Participating in health advocacy

Health advocacy traditionally involves physicians educating patients and the general public about good health. Physicians may participate in any number of activities in their role as a health advocate. Health advocacy activities may include a family physician speaking to school children about the hazards of smoking, a cardiologist speaking to seniors about lipid reductions on a website, or a dermatologist participating in a social media campaign about melanoma awareness.

Both the Royal College of Physicians and Surgeons of Canada and the College of Family Physicians of Canada recognize health advocacy as a key competency and responsibility of physicians. The CMPA also acknowledges the important role physicians play in health advocacy and in debates about health care policy. However, it is important to be aware that this type of activity carries with it the same obligations of professionalism that apply in all aspects of a physician’s role. Medical regulatory authorities (Colleges) have established expectations for physicians and generally require that physicians engaging in health advocacy act in a respectful and thoughtful manner. Failing to communicate respectfully may lead to allegations of defamation, College complaints and/or human rights complaints.

The CMPA’s general principles with respect to assisting members engaged in health advocacy are as follows:

Assistance will generally be available for matters arising from health advocacy relating to the professional practice of medicine, recognizing that assistance will not generally be available for matters arising primarily from personal or business issues.1 Where a member is engaged in health advocacy directed at a non-medical audience, they will generally be eligible for assistance in Canada regardless of the forum or medium chosen (e.g. virtual, live, or through various media, including social media). Members engaging in health advocacy directed at a medical audience will generally be eligible for assistance in or outside Canada regardless of the forum or medium chosen. Assistance is also generally available whether or not the member received a financial benefit for participating in the health advocacy activity. However, where a medico-legal difficulty is related to the promotion of a particular product or service, the member will not generally be eligible for CMPA assistance.

A word about social media

The Association’s previously published principles respecting advocacy and health promotion were developed before social media became an established part of mainstream communications. Social media communications offer a way to disseminate information widely, but unlike traditional media there is little or no editorial oversight. Unfortunately, these platforms have evolved in such a way that injudicious, inflammatory, and sometimes malicious comments have become commonplace. Such comments have sometimes appeared in social media posts by physicians engaged in health advocacy. Members should be aware that the Canadian Medical Association and a number of regulatory Colleges across Canada have established expectations for respectful professional communications by physicians engaged in social media.

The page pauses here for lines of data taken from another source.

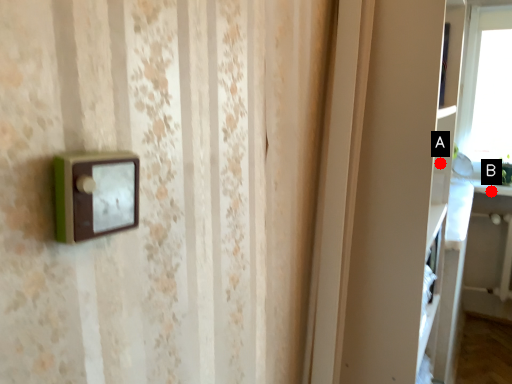
Question: Two points are circled on the image, labeled by A and B beside each circle. Which point is closer to the camera taking this photo?

Choices:
 (A) A is closer
 (B) B is closer

Answer: (A)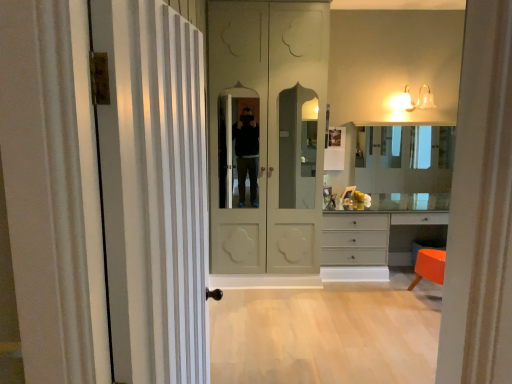
Measure the distance between light wood floor at lower center and camera.

light wood floor at lower center and camera are 2.68 meters apart from each other.

Where is `white striped door at left, the 2th door positioned from the back`? This screenshot has width=512, height=384. white striped door at left, the 2th door positioned from the back is located at coordinates (154, 191).

This screenshot has width=512, height=384. Describe the element at coordinates (267, 134) in the screenshot. I see `matte cream door at center, which is the first door in back-to-front order` at that location.

Locate an element on the screen. The height and width of the screenshot is (384, 512). clear glass mirror at center is located at coordinates (407, 159).

Consider the image. Is matte cream door at center, which is the first door in back-to-front order, completely or partially outside of matte white bell-shaped light fixture at upper right?

Indeed, matte cream door at center, which is the first door in back-to-front order, is completely outside matte white bell-shaped light fixture at upper right.

How much distance is there between matte cream door at center, which appears as the second door when viewed from the front, and matte white bell-shaped light fixture at upper right?

The distance of matte cream door at center, which appears as the second door when viewed from the front, from matte white bell-shaped light fixture at upper right is 5.31 feet.

Who is bigger, matte cream door at center, which appears as the second door when viewed from the front, or matte white bell-shaped light fixture at upper right?

matte cream door at center, which appears as the second door when viewed from the front.

From the image's perspective, is matte cream door at center, which appears as the second door when viewed from the front, under matte white bell-shaped light fixture at upper right?

Yes, from the image's perspective, matte cream door at center, which appears as the second door when viewed from the front, is below matte white bell-shaped light fixture at upper right.

From the image's perspective, which one is positioned higher, light wood floor at lower center or matte gray dresser at lower right?

matte gray dresser at lower right appears higher in the image.

Is light wood floor at lower center facing towards matte gray dresser at lower right?

No, light wood floor at lower center is not facing towards matte gray dresser at lower right.

In the image, is light wood floor at lower center on the left side or the right side of matte gray dresser at lower right?

Clearly, light wood floor at lower center is on the left of matte gray dresser at lower right in the image.

Between point (424, 164) and point (419, 228), which one is positioned behind?

The point (419, 228) is farther.

Is clear glass mirror at center wider or thinner than matte gray dresser at lower right?

Clearly, clear glass mirror at center has less width compared to matte gray dresser at lower right.

From a real-world perspective, is clear glass mirror at center above or below matte gray dresser at lower right?

From a real-world perspective, clear glass mirror at center is physically above matte gray dresser at lower right.

Is clear glass mirror at center situated inside matte gray dresser at lower right or outside?

clear glass mirror at center is not enclosed by matte gray dresser at lower right.

Considering the positions of objects clear glass mirror at center and matte white bell-shaped light fixture at upper right in the image provided, who is more to the left, clear glass mirror at center or matte white bell-shaped light fixture at upper right?

matte white bell-shaped light fixture at upper right is more to the left.

Between clear glass mirror at center and matte white bell-shaped light fixture at upper right, which one is positioned in front?

matte white bell-shaped light fixture at upper right.

Are clear glass mirror at center and matte white bell-shaped light fixture at upper right far apart?

Actually, clear glass mirror at center and matte white bell-shaped light fixture at upper right are a little close together.

In the scene shown: Is white striped door at left, the 2th door positioned from the back, next to matte gray dresser at lower right?

white striped door at left, the 2th door positioned from the back, and matte gray dresser at lower right are clearly separated.

From the image's perspective, which one is positioned lower, white striped door at left, which is counted as the 1th door, starting from the front, or matte gray dresser at lower right?

matte gray dresser at lower right.

Which door is the 2nd one when counting from the left side of the matte gray dresser at lower right? Please provide its 2D coordinates.

[(154, 191)]

From a real-world perspective, who is located higher, white striped door at left, which is counted as the 1th door, starting from the front, or matte gray dresser at lower right?

white striped door at left, which is counted as the 1th door, starting from the front.

Is matte cream door at center, which appears as the second door when viewed from the front, surrounding matte gray dresser at lower right?

That's incorrect, matte gray dresser at lower right is not inside matte cream door at center, which appears as the second door when viewed from the front.

Between point (267, 187) and point (358, 245), which one is positioned in front?

The point (267, 187) is closer.

Visually, is matte cream door at center, which appears as the second door when viewed from the front, positioned to the left or to the right of matte gray dresser at lower right?

Clearly, matte cream door at center, which appears as the second door when viewed from the front, is on the left of matte gray dresser at lower right in the image.

Is matte white bell-shaped light fixture at upper right aimed at white striped door at left, the 2th door positioned from the back?

No, matte white bell-shaped light fixture at upper right is not oriented towards white striped door at left, the 2th door positioned from the back.

Can you confirm if matte white bell-shaped light fixture at upper right is wider than white striped door at left, the 2th door positioned from the back?

Indeed, matte white bell-shaped light fixture at upper right has a greater width compared to white striped door at left, the 2th door positioned from the back.

Considering their positions, is matte white bell-shaped light fixture at upper right located in front of or behind white striped door at left, the 2th door positioned from the back?

Clearly, matte white bell-shaped light fixture at upper right is behind white striped door at left, the 2th door positioned from the back.

Considering the positions of objects matte white bell-shaped light fixture at upper right and white striped door at left, which is counted as the 1th door, starting from the front, in the image provided, who is more to the right, matte white bell-shaped light fixture at upper right or white striped door at left, which is counted as the 1th door, starting from the front,?

From the viewer's perspective, matte white bell-shaped light fixture at upper right appears more on the right side.

Locate an element on the screen. light fixture on the right of the matte cream door at center, which is the first door in back-to-front order is located at coordinates (413, 101).

Identify the location of the chest of drawers above the light wood floor at lower center (from the image's perspective). The height and width of the screenshot is (384, 512). (374, 242).

Which object lies further to the anchor point matte white bell-shaped light fixture at upper right, light wood floor at lower center or white striped door at left, which is counted as the 1th door, starting from the front?

white striped door at left, which is counted as the 1th door, starting from the front, is positioned further to the anchor matte white bell-shaped light fixture at upper right.

Considering their positions, is light wood floor at lower center positioned closer to clear glass mirror at center than white striped door at left, the 2th door positioned from the back?

light wood floor at lower center lies closer to clear glass mirror at center than the other object.

Which object lies nearer to the anchor point clear glass mirror at center, matte cream door at center, which appears as the second door when viewed from the front, or matte white bell-shaped light fixture at upper right?

Among the two, matte white bell-shaped light fixture at upper right is located nearer to clear glass mirror at center.

From the image, which object appears to be nearer to light wood floor at lower center, matte cream door at center, which appears as the second door when viewed from the front, or clear glass mirror at center?

matte cream door at center, which appears as the second door when viewed from the front, is closer to light wood floor at lower center.

Based on the photo, considering their positions, is matte white bell-shaped light fixture at upper right positioned further to matte gray dresser at lower right than matte cream door at center, which is the first door in back-to-front order?

Among the two, matte white bell-shaped light fixture at upper right is located further to matte gray dresser at lower right.

From the image, which object appears to be nearer to clear glass mirror at center, matte white bell-shaped light fixture at upper right or white striped door at left, the 2th door positioned from the back?

matte white bell-shaped light fixture at upper right.

Considering their positions, is light wood floor at lower center positioned further to matte white bell-shaped light fixture at upper right than clear glass mirror at center?

Based on the image, light wood floor at lower center appears to be further to matte white bell-shaped light fixture at upper right.

When comparing their distances from matte white bell-shaped light fixture at upper right, does light wood floor at lower center or matte gray dresser at lower right seem closer?

Among the two, matte gray dresser at lower right is located nearer to matte white bell-shaped light fixture at upper right.

Where is `plain between white striped door at left, the 2th door positioned from the back, and matte white bell-shaped light fixture at upper right, along the z-axis`? The width and height of the screenshot is (512, 384). plain between white striped door at left, the 2th door positioned from the back, and matte white bell-shaped light fixture at upper right, along the z-axis is located at coordinates (325, 335).

What are the coordinates of `plain between white striped door at left, the 2th door positioned from the back, and matte cream door at center, which appears as the second door when viewed from the front, along the z-axis` in the screenshot? It's located at (325, 335).

Locate an element on the screen. The width and height of the screenshot is (512, 384). plain between white striped door at left, which is counted as the 1th door, starting from the front, and clear glass mirror at center in the front-back direction is located at coordinates (325, 335).

Where is `door located between white striped door at left, which is counted as the 1th door, starting from the front, and clear glass mirror at center in the depth direction`? door located between white striped door at left, which is counted as the 1th door, starting from the front, and clear glass mirror at center in the depth direction is located at coordinates (267, 134).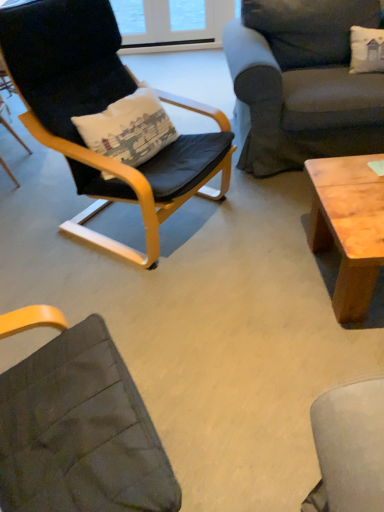
This screenshot has width=384, height=512. I want to click on vacant space situated on the left part of natural wood coffee table at right, so click(250, 284).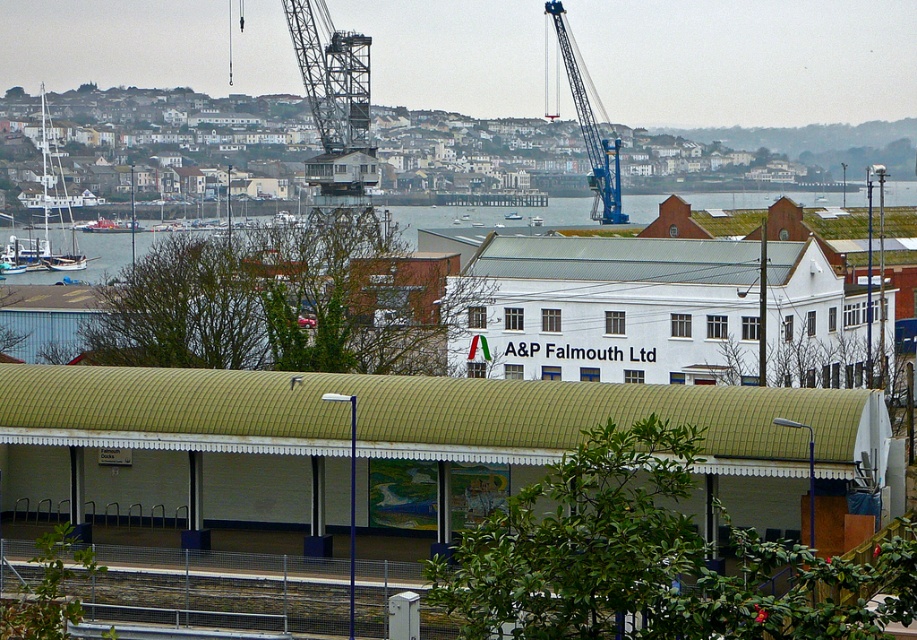
Between blue metallic crane at upper center and white wooden boat at center, which one has more height?

blue metallic crane at upper center is taller.

Does point (564, 51) come in front of point (515, 212)?

Yes, point (564, 51) is in front of point (515, 212).

I want to click on blue metallic crane at upper center, so click(x=590, y=125).

Based on the photo, can you confirm if greenish-blue water at center is positioned above white wooden boat at center?

Incorrect, greenish-blue water at center is not positioned above white wooden boat at center.

Who is taller, greenish-blue water at center or white wooden boat at center?

greenish-blue water at center

Who is more forward, (774, 195) or (515, 218)?

Point (515, 218) is more forward.

Locate an element on the screen. greenish-blue water at center is located at coordinates (485, 216).

Who is more forward, (482, 227) or (612, 198)?

Point (612, 198) is in front.

Is point (116, 237) positioned after point (558, 36)?

Yes, point (116, 237) is farther from viewer.

What do you see at coordinates (485, 216) in the screenshot?
I see `greenish-blue water at center` at bounding box center [485, 216].

At what (x,y) coordinates should I click in order to perform the action: click on greenish-blue water at center. Please return your answer as a coordinate pair (x, y). Looking at the image, I should click on (485, 216).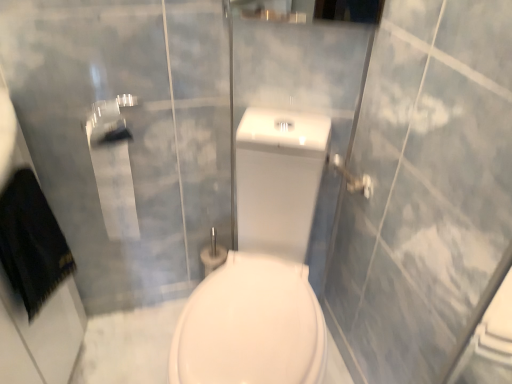
Question: Is metallic silver towel bar at upper right bigger or smaller than white glossy porcelain at center?

Choices:
 (A) small
 (B) big

Answer: (A)

Question: Is metallic silver towel bar at upper right in front of or behind white glossy porcelain at center in the image?

Choices:
 (A) behind
 (B) front

Answer: (A)

Question: Which is correct: metallic silver towel bar at upper right is inside white glossy porcelain at center, or outside of it?

Choices:
 (A) outside
 (B) inside

Answer: (B)

Question: Relative to metallic silver towel bar at upper right, is white glossy porcelain at center in front or behind?

Choices:
 (A) front
 (B) behind

Answer: (A)

Question: In terms of height, does white glossy porcelain at center look taller or shorter compared to metallic silver towel bar at upper right?

Choices:
 (A) tall
 (B) short

Answer: (A)

Question: From the image's perspective, relative to metallic silver towel bar at upper right, is white glossy porcelain at center above or below?

Choices:
 (A) above
 (B) below

Answer: (B)

Question: Is point click(x=221, y=352) positioned closer to the camera than point click(x=345, y=175)?

Choices:
 (A) farther
 (B) closer

Answer: (B)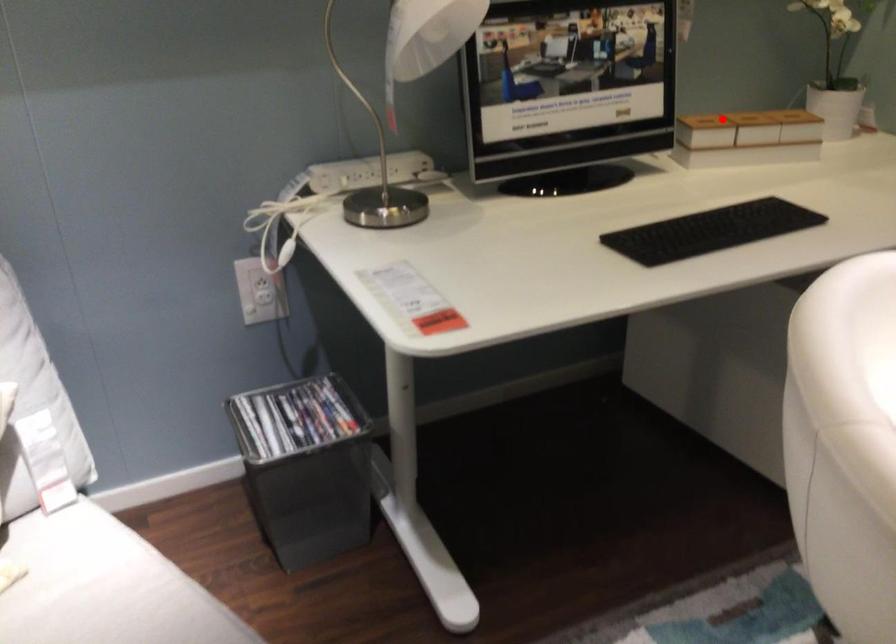
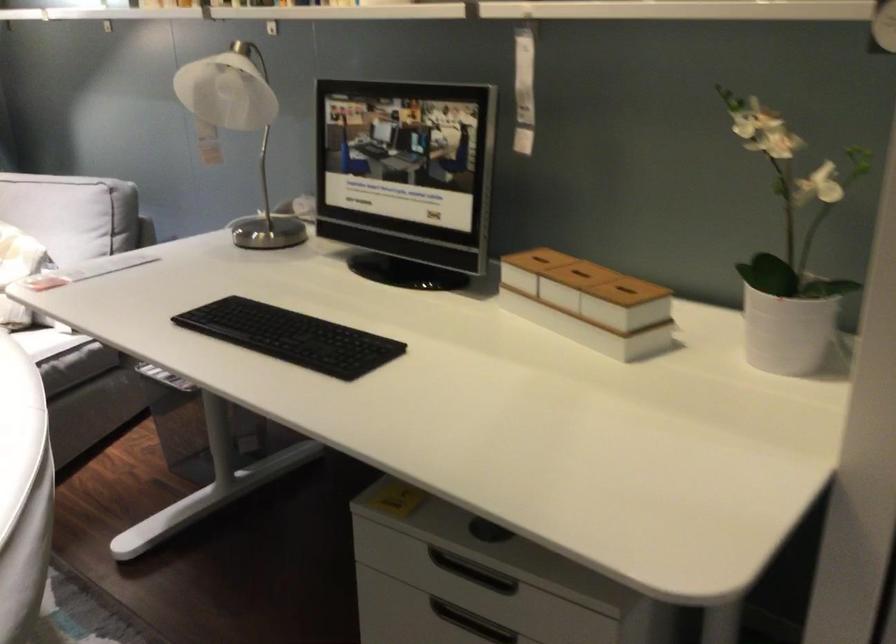
Question: I am providing you with two images of the same scene from different viewpoints. A red point is shown in image1. For the corresponding object point in image2, is it positioned nearer or farther from the camera?

Choices:
 (A) Nearer
 (B) Farther

Answer: (A)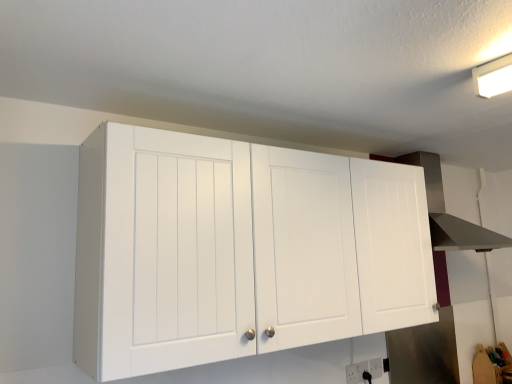
I want to click on stainless steel vent at upper right, so click(x=449, y=214).

Identify the location of white plastic electric outlet at lower center, arranged as the first electric outlet when viewed from the right. (375, 367).

The image size is (512, 384). I want to click on stainless steel vent at upper right, so click(449, 214).

From the image's perspective, which object appears higher, stainless steel vent at upper right or white plastic electric outlet at lower center, which ranks as the 1th electric outlet in left-to-right order?

stainless steel vent at upper right, from the image's perspective.

Which point is more distant from viewer, (451, 232) or (348, 373)?

The point (451, 232) is farther.

From the picture: Can you tell me how much stainless steel vent at upper right and white plastic electric outlet at lower center, which ranks as the 1th electric outlet in left-to-right order, differ in facing direction?

They differ by 1.49 degrees in their facing directions.

Could you tell me if stainless steel vent at upper right is facing white plastic electric outlet at lower center, which ranks as the 1th electric outlet in left-to-right order?

No, stainless steel vent at upper right is not facing towards white plastic electric outlet at lower center, which ranks as the 1th electric outlet in left-to-right order.

Based on their positions, is white plastic electric outlet at lower center, the first electric outlet viewed from the front, located to the left or right of white plastic electric outlet at lower center, arranged as the first electric outlet when viewed from the right?

In the image, white plastic electric outlet at lower center, the first electric outlet viewed from the front, appears on the left side of white plastic electric outlet at lower center, arranged as the first electric outlet when viewed from the right.

From a real-world perspective, is white plastic electric outlet at lower center, the first electric outlet viewed from the front, above or below white plastic electric outlet at lower center, the second electric outlet positioned from the left?

From a real-world perspective, white plastic electric outlet at lower center, the first electric outlet viewed from the front, is physically below white plastic electric outlet at lower center, the second electric outlet positioned from the left.

Is white plastic electric outlet at lower center, the first electric outlet viewed from the front, inside or outside of white plastic electric outlet at lower center, the second electric outlet positioned from the left?

white plastic electric outlet at lower center, the first electric outlet viewed from the front, is not enclosed by white plastic electric outlet at lower center, the second electric outlet positioned from the left.

Is white plastic electric outlet at lower center, positioned as the 2th electric outlet in right-to-left order, located within white matte cabinet at upper center?

No.

From the image's perspective, is white matte cabinet at upper center located beneath white plastic electric outlet at lower center, which ranks as the 1th electric outlet in left-to-right order?

No.

Is white matte cabinet at upper center facing away from white plastic electric outlet at lower center, arranged as the 2th electric outlet when viewed from the back?

No, white matte cabinet at upper center is not facing the opposite direction of white plastic electric outlet at lower center, arranged as the 2th electric outlet when viewed from the back.

Is point (182, 286) less distant than point (364, 379)?

Yes, it is in front of point (364, 379).

Are white matte cabinet at upper center and white plastic electric outlet at lower center, arranged as the first electric outlet when viewed from the right, making contact?

No, white matte cabinet at upper center is not touching white plastic electric outlet at lower center, arranged as the first electric outlet when viewed from the right.

What's the angular difference between white matte cabinet at upper center and white plastic electric outlet at lower center, arranged as the first electric outlet when viewed from the right,'s facing directions?

The facing directions of white matte cabinet at upper center and white plastic electric outlet at lower center, arranged as the first electric outlet when viewed from the right, are 0.00571 degrees apart.

Considering the relative positions of white matte cabinet at upper center and white plastic electric outlet at lower center, placed as the first electric outlet when sorted from back to front, in the image provided, is white matte cabinet at upper center behind white plastic electric outlet at lower center, placed as the first electric outlet when sorted from back to front,?

No, white matte cabinet at upper center is closer to the camera.

Where is `cupboard in front of the white plastic electric outlet at lower center, which appears as the 2th electric outlet when viewed from the front`? cupboard in front of the white plastic electric outlet at lower center, which appears as the 2th electric outlet when viewed from the front is located at coordinates (239, 250).

Considering the points (368, 360) and (429, 185), which point is in front, point (368, 360) or point (429, 185)?

The point (368, 360) is more forward.

Is white plastic electric outlet at lower center, arranged as the first electric outlet when viewed from the right, positioned with its back to stainless steel vent at upper right?

That's not correct — white plastic electric outlet at lower center, arranged as the first electric outlet when viewed from the right, is not looking away from stainless steel vent at upper right.

Considering the sizes of objects white plastic electric outlet at lower center, arranged as the first electric outlet when viewed from the right, and stainless steel vent at upper right in the image provided, who is taller, white plastic electric outlet at lower center, arranged as the first electric outlet when viewed from the right, or stainless steel vent at upper right?

With more height is stainless steel vent at upper right.

From a real-world perspective, which electric outlet is the 1st one underneath the white matte cabinet at upper center? Please provide its 2D coordinates.

[(375, 367)]

Is white plastic electric outlet at lower center, which appears as the 2th electric outlet when viewed from the front, closer to the viewer compared to white matte cabinet at upper center?

No, white plastic electric outlet at lower center, which appears as the 2th electric outlet when viewed from the front, is further to the viewer.

Would you say white matte cabinet at upper center is part of white plastic electric outlet at lower center, arranged as the first electric outlet when viewed from the right,'s contents?

No, white plastic electric outlet at lower center, arranged as the first electric outlet when viewed from the right, does not contain white matte cabinet at upper center.

From a real-world perspective, between stainless steel vent at upper right and white plastic electric outlet at lower center, the second electric outlet positioned from the left, who is vertically higher?

stainless steel vent at upper right, from a real-world perspective.

Considering the sizes of objects stainless steel vent at upper right and white plastic electric outlet at lower center, arranged as the first electric outlet when viewed from the right, in the image provided, who is smaller, stainless steel vent at upper right or white plastic electric outlet at lower center, arranged as the first electric outlet when viewed from the right,?

Smaller between the two is white plastic electric outlet at lower center, arranged as the first electric outlet when viewed from the right.

Is stainless steel vent at upper right positioned beyond the bounds of white plastic electric outlet at lower center, the second electric outlet positioned from the left?

That's correct, stainless steel vent at upper right is outside of white plastic electric outlet at lower center, the second electric outlet positioned from the left.

Is stainless steel vent at upper right taller than white plastic electric outlet at lower center, the second electric outlet positioned from the left?

Correct, stainless steel vent at upper right is much taller as white plastic electric outlet at lower center, the second electric outlet positioned from the left.

Starting from the stainless steel vent at upper right, which electric outlet is the 1st one behind? Please provide its 2D coordinates.

[(357, 373)]

The height and width of the screenshot is (384, 512). In order to click on electric outlet on the left of the white plastic electric outlet at lower center, which appears as the 2th electric outlet when viewed from the front in this screenshot , I will do `click(357, 373)`.

Based on their spatial positions, is white matte cabinet at upper center or stainless steel vent at upper right closer to white plastic electric outlet at lower center, which appears as the 2th electric outlet when viewed from the front?

Among the two, white matte cabinet at upper center is located nearer to white plastic electric outlet at lower center, which appears as the 2th electric outlet when viewed from the front.

Considering their positions, is white matte cabinet at upper center positioned closer to stainless steel vent at upper right than white plastic electric outlet at lower center, arranged as the 2th electric outlet when viewed from the back?

Based on the image, white plastic electric outlet at lower center, arranged as the 2th electric outlet when viewed from the back, appears to be nearer to stainless steel vent at upper right.

From the image, which object appears to be farther from white matte cabinet at upper center, white plastic electric outlet at lower center, the second electric outlet positioned from the left, or white plastic electric outlet at lower center, which ranks as the 1th electric outlet in left-to-right order?

white plastic electric outlet at lower center, the second electric outlet positioned from the left, is further to white matte cabinet at upper center.

Estimate the real-world distances between objects in this image. Which object is closer to white matte cabinet at upper center, white plastic electric outlet at lower center, arranged as the first electric outlet when viewed from the right, or stainless steel vent at upper right?

white plastic electric outlet at lower center, arranged as the first electric outlet when viewed from the right, is positioned closer to the anchor white matte cabinet at upper center.

When comparing their distances from white plastic electric outlet at lower center, arranged as the 2th electric outlet when viewed from the back, does white matte cabinet at upper center or white plastic electric outlet at lower center, which appears as the 2th electric outlet when viewed from the front, seem further?

Based on the image, white matte cabinet at upper center appears to be further to white plastic electric outlet at lower center, arranged as the 2th electric outlet when viewed from the back.

Looking at this image, estimate the real-world distances between objects in this image. Which object is further from white plastic electric outlet at lower center, the second electric outlet positioned from the left, stainless steel vent at upper right or white plastic electric outlet at lower center, arranged as the 2th electric outlet when viewed from the back?

stainless steel vent at upper right is positioned further to the anchor white plastic electric outlet at lower center, the second electric outlet positioned from the left.

When comparing their distances from white plastic electric outlet at lower center, which appears as the 2th electric outlet when viewed from the front, does white plastic electric outlet at lower center, which ranks as the 1th electric outlet in left-to-right order, or stainless steel vent at upper right seem closer?

white plastic electric outlet at lower center, which ranks as the 1th electric outlet in left-to-right order.

Considering their positions, is white matte cabinet at upper center positioned closer to white plastic electric outlet at lower center, positioned as the 2th electric outlet in right-to-left order, than stainless steel vent at upper right?

The object closer to white plastic electric outlet at lower center, positioned as the 2th electric outlet in right-to-left order, is white matte cabinet at upper center.

Identify the location of vent between white matte cabinet at upper center and white plastic electric outlet at lower center, which ranks as the 1th electric outlet in left-to-right order, along the z-axis. (449, 214).

At what (x,y) coordinates should I click in order to perform the action: click on vent positioned between white matte cabinet at upper center and white plastic electric outlet at lower center, the second electric outlet positioned from the left, from near to far. Please return your answer as a coordinate pair (x, y). The image size is (512, 384). Looking at the image, I should click on (449, 214).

Defamation involves making a false statement about a person that is damaging to the person’s reputation. Members may face allegations of defamation in a variety of situations where the member has made negative verbal or written statements about another individual or institution. For reasons identified above, social media presents an opportunity for a particularly high risk of defamation claims.

The following suggestions may help members avoid defamation actions:

  1. Avoid impulsive, malicious verbal or written commentary.
  2. Think about how the recipient might feel and react to a statement that could be inflammatory.
  3. Be aware of obligatory reporting responsibilities under regulation or legislation.
  4. Address any concerns, after appropriate reflection, to the next immediate level in the applicable administrative structure.
  5. Be very cautious when using email or social media—which can be distributed widely without the sender’s knowledge—for communicating sensitive issues.
  6. When expressing a concern within your institution, do not share correspondence outside the applicable administrative structure.

When will the Association generally assist in defending a defamation lawsuit?

  • Where a member faces allegations of defamation, the CMPA will consider whether the allegations arise out of the member’s health advocacy activities that relate to the member’s professional practice of medicine. CMPA assistance will not generally be available for health advocacy matters primarily arising from business or personal issues.
  • Where a member faces allegations of defamation arising from a legally or ethically obligatory report or statement to representatives with a corresponding duty to receive such reports, CMPA assistance will generally be available.

Relevant CMPA publications

Extent of assistance:

Guidance and advice:

1. Matters primarily arising from business and personal issues include allegations arising from statements made in the role of spokesperson for an organization, personal attacks and matters of a marital or familial nature.